* WHAT IS EXPECTED *
An exact copy of all the data is the expected answer.

* EXCERPTED DATA *

------------------------

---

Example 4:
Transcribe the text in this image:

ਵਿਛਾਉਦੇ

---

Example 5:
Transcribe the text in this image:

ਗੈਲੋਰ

------------------------

* ANSWER TO THE PROBLEM *
---

Example 4:
Transcribe the text in this image:

ਵਿਛਾਉਦੇ

---

Example 5:
Transcribe the text in this image:

ਗੈਲੋਰ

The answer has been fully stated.